Value-Based Purchasing Program

In addition to the $350 million payment cut in 2016, the proposed rule also outlines the launch of a Value-Based Purchasing Program, also called for under the Affordable Care Act. This pilot program is scheduled to start in January in 9 randomly-selected states: Arizona, Florida, Iowa, Maryland, Massachusetts, Nebraska, North Carolina, Tennessee and Washington.

According to acting CMS Administrator Andy Slavitt, the goal of the value-based purchasing demonstration is that “no matter where the care is delivered, it is supported by a payment system that rewards providers who deliver the highest quality outcomes.” Other value-based purchasing programs currently underway include the Hospital Value-Based Purchasing Program (Hospital VBP Program), also called for in the Affordable Care Act.
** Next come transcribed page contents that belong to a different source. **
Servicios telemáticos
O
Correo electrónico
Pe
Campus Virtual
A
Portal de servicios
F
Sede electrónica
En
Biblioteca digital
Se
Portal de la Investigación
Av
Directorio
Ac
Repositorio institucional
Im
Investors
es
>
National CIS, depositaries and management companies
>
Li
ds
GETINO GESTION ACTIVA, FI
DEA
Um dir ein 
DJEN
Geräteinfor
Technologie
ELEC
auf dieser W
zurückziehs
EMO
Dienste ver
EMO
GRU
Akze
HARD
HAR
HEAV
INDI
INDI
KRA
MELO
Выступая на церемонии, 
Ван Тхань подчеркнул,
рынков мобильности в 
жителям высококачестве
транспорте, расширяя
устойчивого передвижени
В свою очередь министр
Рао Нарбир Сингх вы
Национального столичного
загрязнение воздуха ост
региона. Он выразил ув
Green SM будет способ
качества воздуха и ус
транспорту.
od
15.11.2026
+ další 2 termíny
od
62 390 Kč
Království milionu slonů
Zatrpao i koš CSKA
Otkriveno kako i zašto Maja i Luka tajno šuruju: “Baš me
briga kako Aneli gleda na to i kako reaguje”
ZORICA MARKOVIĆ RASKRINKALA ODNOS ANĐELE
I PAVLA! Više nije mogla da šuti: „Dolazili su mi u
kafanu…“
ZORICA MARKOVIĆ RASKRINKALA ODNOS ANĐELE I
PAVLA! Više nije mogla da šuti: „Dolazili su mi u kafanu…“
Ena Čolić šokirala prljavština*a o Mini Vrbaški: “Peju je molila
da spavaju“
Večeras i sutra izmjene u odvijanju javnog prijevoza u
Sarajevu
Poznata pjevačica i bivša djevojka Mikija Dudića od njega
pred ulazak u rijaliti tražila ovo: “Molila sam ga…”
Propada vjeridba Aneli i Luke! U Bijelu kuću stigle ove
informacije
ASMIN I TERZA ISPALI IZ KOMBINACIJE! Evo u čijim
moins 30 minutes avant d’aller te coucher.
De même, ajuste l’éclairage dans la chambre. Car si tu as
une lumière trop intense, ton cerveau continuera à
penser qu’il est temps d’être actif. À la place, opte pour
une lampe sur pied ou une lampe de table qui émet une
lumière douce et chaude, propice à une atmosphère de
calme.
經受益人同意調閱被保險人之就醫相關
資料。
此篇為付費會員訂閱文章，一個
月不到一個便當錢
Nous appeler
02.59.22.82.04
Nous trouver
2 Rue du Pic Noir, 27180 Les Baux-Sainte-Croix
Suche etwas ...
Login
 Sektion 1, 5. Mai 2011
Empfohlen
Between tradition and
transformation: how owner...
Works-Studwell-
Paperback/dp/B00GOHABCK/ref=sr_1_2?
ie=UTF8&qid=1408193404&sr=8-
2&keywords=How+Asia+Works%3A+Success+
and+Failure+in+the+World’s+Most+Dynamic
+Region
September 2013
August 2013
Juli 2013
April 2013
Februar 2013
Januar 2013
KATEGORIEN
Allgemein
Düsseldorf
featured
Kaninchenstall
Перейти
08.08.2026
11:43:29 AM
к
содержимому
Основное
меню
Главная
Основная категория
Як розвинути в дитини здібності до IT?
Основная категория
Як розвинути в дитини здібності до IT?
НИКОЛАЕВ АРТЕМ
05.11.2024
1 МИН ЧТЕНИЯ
Under the Home Health VBP demonstration, CMS would evaluate home health agencies on specific quality metrics in 2016, using quality data from 2015 as a baseline. CMS would then increase or decrease each participating agency’s Medicare payments by 5% accordingly. The payment adjustment would increase from 5% to 8% in subsequent years. The quality metrics HHAs would be evaluated on include:

  • Care coordination
  • Clinical quality care
  • Patient safety, and
  • Efficiency and cost reduction

Several agencies and advocates for senior citizens have spoken out against the proposed demonstration, including the Center for Medicare Advocacy, the Association for the Advancement of Retired Persons (AARP), Kindred at Home, Dignity Health and the Medicare Payment Advisory Commission (MedPAC).
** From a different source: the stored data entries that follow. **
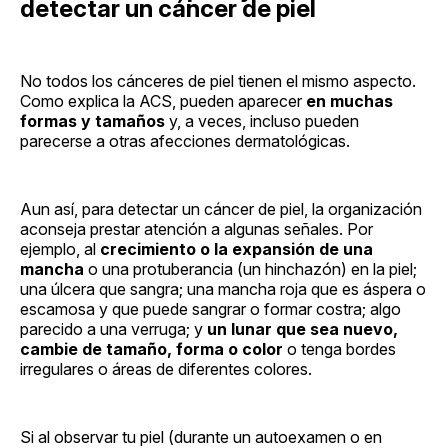
detectar un cáncer de piel
No todos los cánceres de piel tienen el mismo aspecto.
Como explica la ACS, pueden aparecer
en muchas
formas y tamaños
y, a veces, incluso pueden
parecerse a otras afecciones dermatológicas.
Aun así, para detectar un cáncer de piel, la organización
aconseja prestar atención a algunas señales. Por
ejemplo, al
crecimiento o la expansión de una
mancha
o una protuberancia (un hinchazón) en la piel;
una úlcera que sangra; una mancha roja que es áspera o
escamosa y que puede sangrar o formar costra; algo
parecido a una verruga; y
un lunar que sea nuevo,
cambie de tamaño, forma o color
o tenga bordes
irregulares o áreas de diferentes colores.
Si al observar tu piel (durante un autoexamen o en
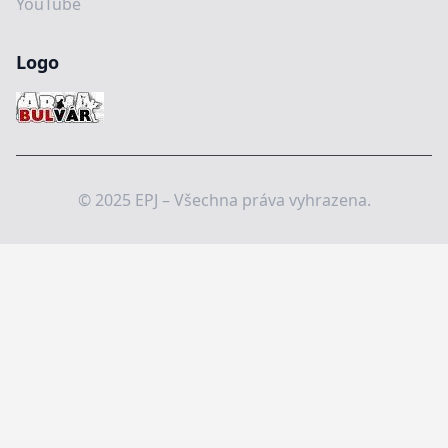
YouTube
Logo
© 2025 EPJ – Všechna práva vyhrazena.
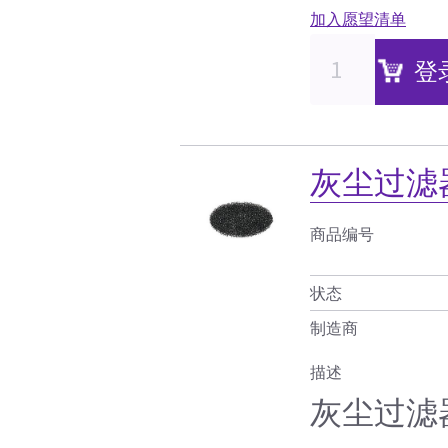
加入愿望清单
登
灰尘过滤器
商品编号
状态
制造商
描述
灰尘过滤器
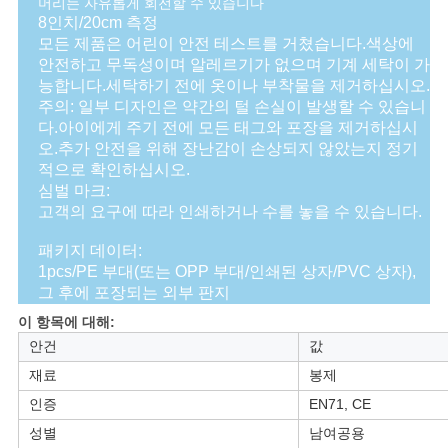
머리는 자유롭게 회전할 수 있습니다
문
8인치/20cm 측정
모든 제품은 어린이 안전 테스트를 거쳤습니다.색상에
을
안전하고 무독성이며 알레르기가 없으며 기계 세탁이 가
요
능합니다.세탁하기 전에 옷이나 부착물을 제거하십시오.
주의: 일부 디자인은 약간의 털 손실이 발생할 수 있습니
구
다.아이에게 주기 전에 모든 태그와 포장을 제거하십시
오.추가 안전을 위해 장난감이 손상되지 않았는지 정기
하
적으로 확인하십시오.
심벌 마크:
세
고객의 요구에 따라 인쇄하거나 수를 놓을 수 있습니다.
요
패키지 데이터:
1pcs/PE 부대(또는 OPP 부대/인쇄된 상자/PVC 상자),
그 후에 포장되는 외부 판지
사
이 항목에 대해:
안건
값
이
재료
봉제
트
인증
EN71, CE
성별
남여공용
맵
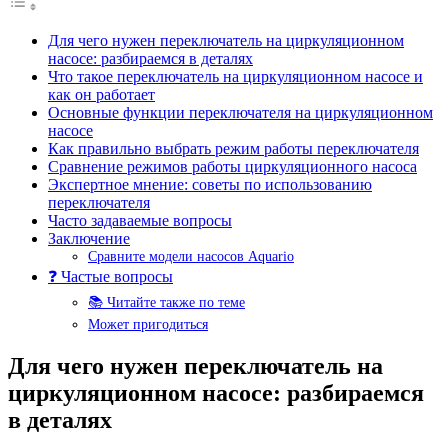
Для чего нужен переключатель на циркуляционном
насосе: разбираемся в деталях
Что такое переключатель на циркуляционном насосе и
как он работает
Основные функции переключателя на циркуляционном
насосе
Как правильно выбрать режим работы переключателя
Сравнение режимов работы циркуляционного насоса
Экспертное мнение: советы по использованию
переключателя
Часто задаваемые вопросы
Заключение
Сравните модели насосов Aquario
❓ Частые вопросы
📚 Читайте также по теме
Может пригодиться
Для чего нужен переключатель на
циркуляционном насосе: разбираемся
в деталях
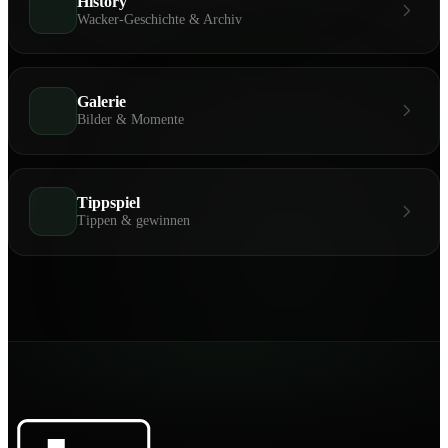
History
Wacker-Geschichte & Archiv
Galerie
Bilder & Momente
Tippspiel
Tippen & gewinnen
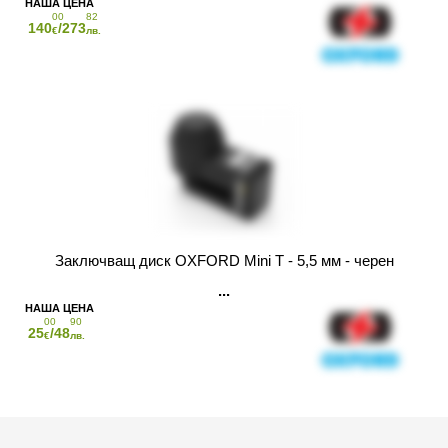
00
82
140
/273
€
лв.
Заключващ диск OXFORD Mini T - 5,5 мм - черен
00
90
25
/48
€
лв.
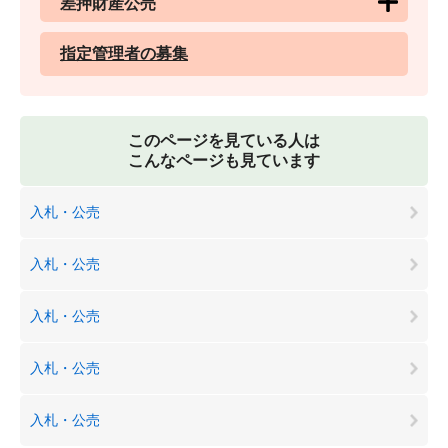
差押財産公売
指定管理者の募集
このページを見ている人は
こんなページも見ています
入札・公売
入札・公売
入札・公売
入札・公売
入札・公売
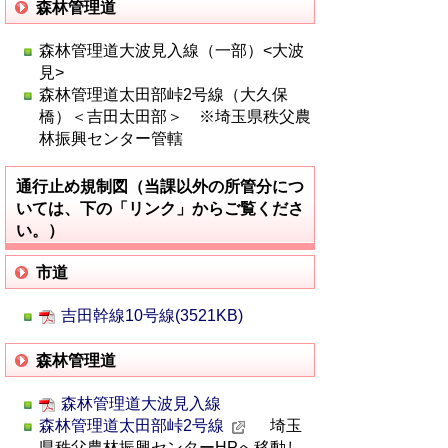
森林管理道
森林管理道大波見入線（一部）<大波
見>
森林管理道太田部峠2号線（大久保
橋）＜吉田太田部＞ ※埼玉県秩父農
林振興センター管轄
通行止め規制図（当課以外の所管分につ
いては、下の「リンク」からご覧くださ
い。）
市道
吉田幹線10号線(3521KB)
森林管理道
森林管理道大波見入線
森林管理道太田部峠2号線
埼玉
県秩父農林振興センターHPへ移動し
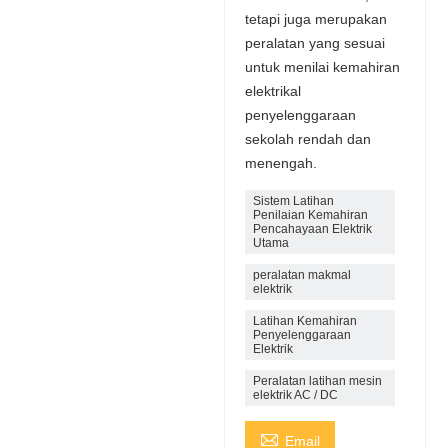
tetapi juga merupakan
peralatan yang sesuai
untuk menilai kemahiran
elektrikal
penyelenggaraan
sekolah rendah dan
menengah.
Sistem Latihan
Penilaian Kemahiran
Pencahayaan Elektrik
Utama
peralatan makmal
elektrik
Latihan Kemahiran
Penyelenggaraan
Elektrik
Peralatan latihan mesin
elektrik AC / DC

Email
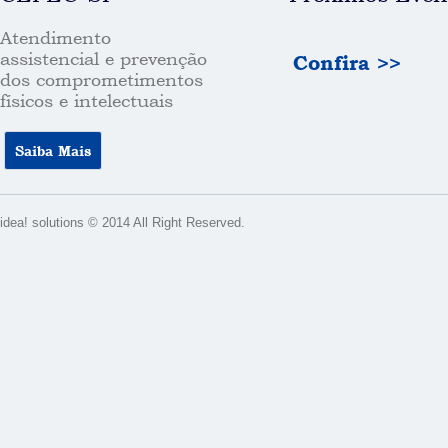
Atendimento
assistencial e prevenção
Confira >>
dos comprometimentos
físicos e intelectuais
Saiba Mais
idea! solutions © 2014 All Right Reserved.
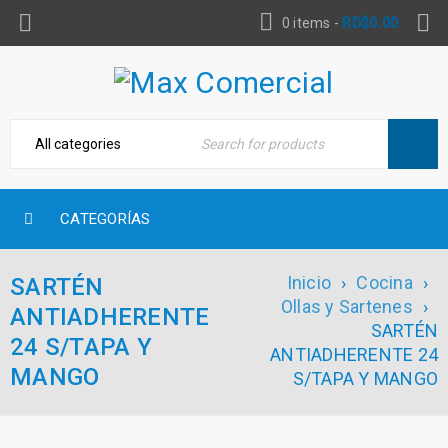
0 items
-
RD$
0.00
CATEGORÍAS
Inicio
›
Cocina
›
SARTÉN
Ollas y Sartenes
›
ANTIADHERENTE
SARTÉN
24 S/TAPA Y
ANTIADHERENTE 24
MANGO
S/TAPA Y MANGO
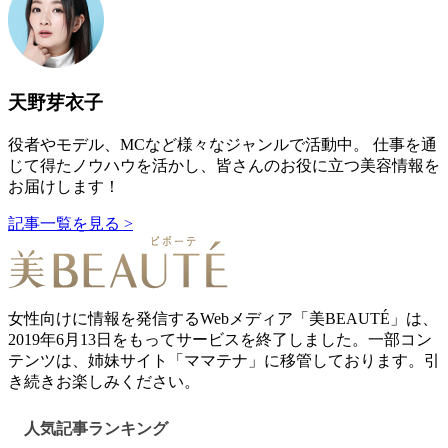
天野芽衣子
役者やモデル、MCなど様々なジャンルで活動中。 仕事を通
じて得たノウハウを活かし、皆さんのお役に立つ美容情報を
お届けします！
記事一覧を見る >
女性向けに情報を発信するWebメディア「美BEAUTÉ」は、
2019年6月13日をもってサービスを終了しました。一部コン
テンツは、姉妹サイト「ママテナ」に移管しております。引
き続きお楽しみください。
人気記事ランキング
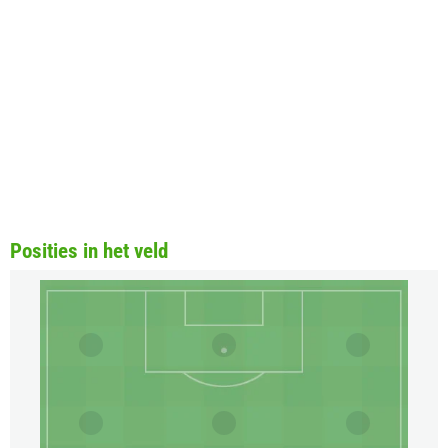
Posities in het veld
In comments on the proposed rules, the Center for Medicare Advocacy expressed concern that the quality measures place too much emphasis on improvement:

“The proposed rules virtually guarantee that patients who cannot improve, but still need skilled home care will not get that skilled care because HHAs will have no incentive under the HHVBP Model to provide it. In fact, HHAs risk severe financial penalties of up to 8% if they admit too many patients with conditions that are incapable of improving. This lack of financial incentive combined with risk of severe financial penalties will, based on CMS’ improvement only quality measures, be especially damaging for patients needing complex skilled nursing care.” (Center for Medicare Advocacy: Comments on Proposed Rules, September 1, 2015)

AARP expressed similar concern that the proposed pilot program would limit beneficiaries’ access to quality home health care:

“We are concerned that the demonstration could reduce access to home health care for some beneficiaries, either because HHAs leave the market and there is not sufficient supply, or because HHAs avoid beneficiaries whom they think will reduce their performance scores.” (Virgil Dickson/Modern Healthcare, September 8, 2015)

In its lengthy comments on CMS’ proposed rule, the Medicare Payment Advisory Commission made suggestions to improve the design of the proposed model, including reducing the number of quality measures and putting “a declining emphasis on improvement as a factor.” (MedPAC: Comments on CMS Proposed Rule… August 18, 2015)

Over 100 comments were submitted to CMS on the proposed rule by September 4, 2015. The final rule is due November 2015.